Last week we saw the gradual progression of a reversal process off what I'll just call the August oversold base,  we also saw all of the averages stop out on the Trend Channel, which usually means there's just a head fake move to come before a downside reversal.

Last night I showed you some of the very creative, somewhat silly ways they were trying to support the market as there's no actual strength left which is apparent just from the lack of follow through and fragmentation of the averages/transports, but this 1-share and odd lot new record was obviously an attempt to get the cycle done without expending much in the way of funds/energy. It seems the False rumors of a permanent cease-fire did the trick this morning and even held after they were refuted, until the open that is , in this case we didn't even have to wait for the European close.

How quickly we fall from ATNH's...
5 min Russell 2000 futures  3C chart from new highs on the week and SPX ATNH's to a nasty leading negative divegrence right in to those new highs.

Right now there's not much in the way of LEVER support,  for instance...
 This is the USD/JPY falling about 1 a.m. EDT after the nomination of the former Japanese Pension fund manager too Health which sent the Yen higher and USD/JPY lower, but look closer intraday...

 ES has been tracking USD/JPY lower intraday so no support at that carry trade.

 EUR/JPY also tracking with ES lower since the open (green), no support there. It seems Citadel didn't reprogram their algosto track AUD/JPY as it is the only carry trade support and ES is ignoring it.

 ES vs AUD/JPY 1 min

HYG,  as I have been saying since early August, leads the market, it was the upside lever, it was the first to lea the market in to the reversal process by about a week and as you saw yesterday, it fell and seems to now be leading the market to the downside, I don't see much chance here for HYG to pull anything serious together.


ES broke through VWAP, note it waited for the US cash open.

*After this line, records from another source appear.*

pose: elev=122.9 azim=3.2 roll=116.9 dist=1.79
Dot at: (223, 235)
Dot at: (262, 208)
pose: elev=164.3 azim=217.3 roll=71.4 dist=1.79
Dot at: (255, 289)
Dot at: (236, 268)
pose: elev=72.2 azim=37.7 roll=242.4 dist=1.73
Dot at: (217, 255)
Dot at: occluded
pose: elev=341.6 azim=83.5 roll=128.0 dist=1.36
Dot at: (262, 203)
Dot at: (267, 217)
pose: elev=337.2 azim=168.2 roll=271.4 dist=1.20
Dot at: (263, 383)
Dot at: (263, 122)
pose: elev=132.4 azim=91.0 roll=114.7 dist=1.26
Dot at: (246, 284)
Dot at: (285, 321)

Almost all of the averages have a very nasty bearish reversal candle and while it's too early in the day to say this holds, it doesn't look good, this is the IWM, but it's in the SPY and QQQ as well.
A bearish Engulfing Candle which is an effective reversal because it opens at new highs, a kind of head fake move and then eats its way lower. The thing to watch for here is rising volume, if volume rises above yesterday's this is almost certainly a downside reversal pivot signal and the August cycle moves from stage 3 top/reversal process to stage 4 decline which as I have shown several nights including last night, BREADTH has stalled, it looks like the market has run completely out of gas which is why levers like the carry trades and HYG were so important to any head fake upside move which we technically have, it's just was not as convincing as they usually are.

As for the averages...
 These shorter term timeframes at this point are good for timing, as you see, the IWM never had a chance from the open, there was pure distribution on the open.

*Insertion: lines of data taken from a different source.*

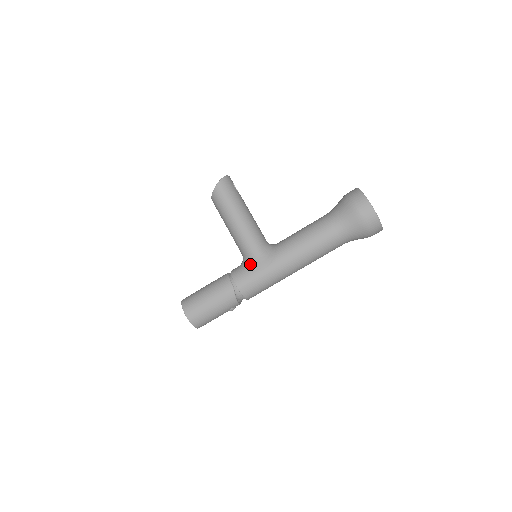
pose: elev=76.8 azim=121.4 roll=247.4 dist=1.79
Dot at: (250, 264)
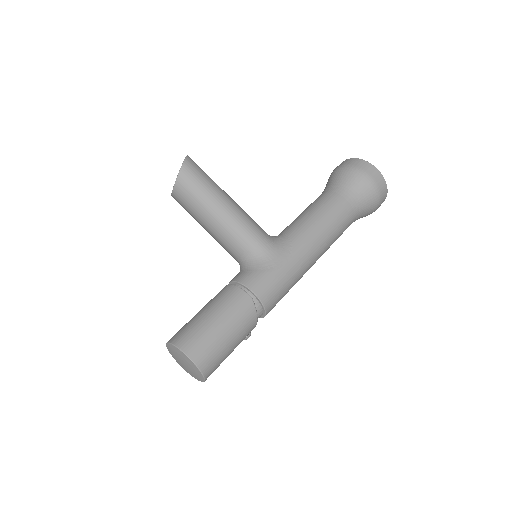
Dot at: (263, 262)
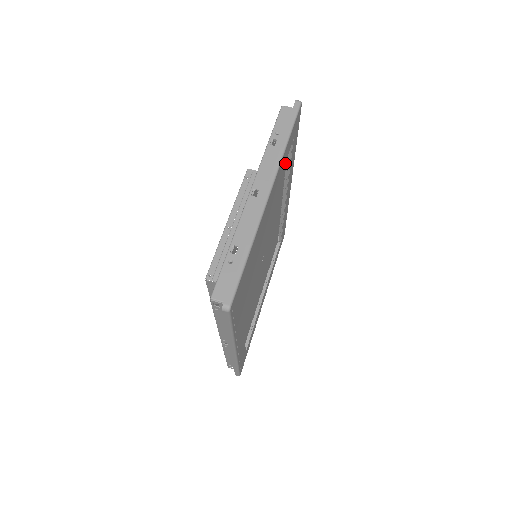
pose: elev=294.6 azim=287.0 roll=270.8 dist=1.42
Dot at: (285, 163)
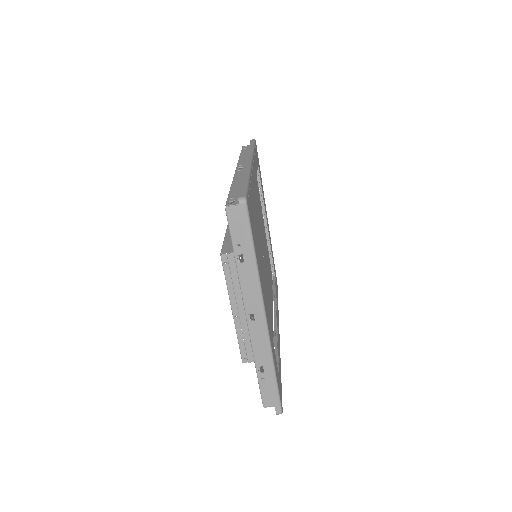
Dot at: occluded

The 3 min chart looks a lot like this is the pivot as the longer strategic charts are already in trouble or as I discussed last night, already set for probabilities to the downside.

The QQQ 1 min also never had a chance on the open with distribution, but there's a small relative positive that "could" form here, that doesn't mean much in the bigger picture unless it does and adds to it, otherwise it would just be some intraday consolidation/correction.

And the longer QQQ timing looks near perfect as it moved from short term confirmation to a very clear leading negative divegrence at the highs.

The SPY with some short term 1 min accumulation at yesterday's lows where other means were used as well as detailed last night, this could also put in an intraday consolidation.

TICK looks bad with some very deep >-1250 hits.

In the trend of the reversal process(lateral trade), this has been one of the worst intraday breadth/TICK days ...
SPY Custom TICK Indicator.

I'll probably spend about 1/3rd of my day with an eye on the market, we do have the ECB tomorrow, and the rest on the watchlist candidates.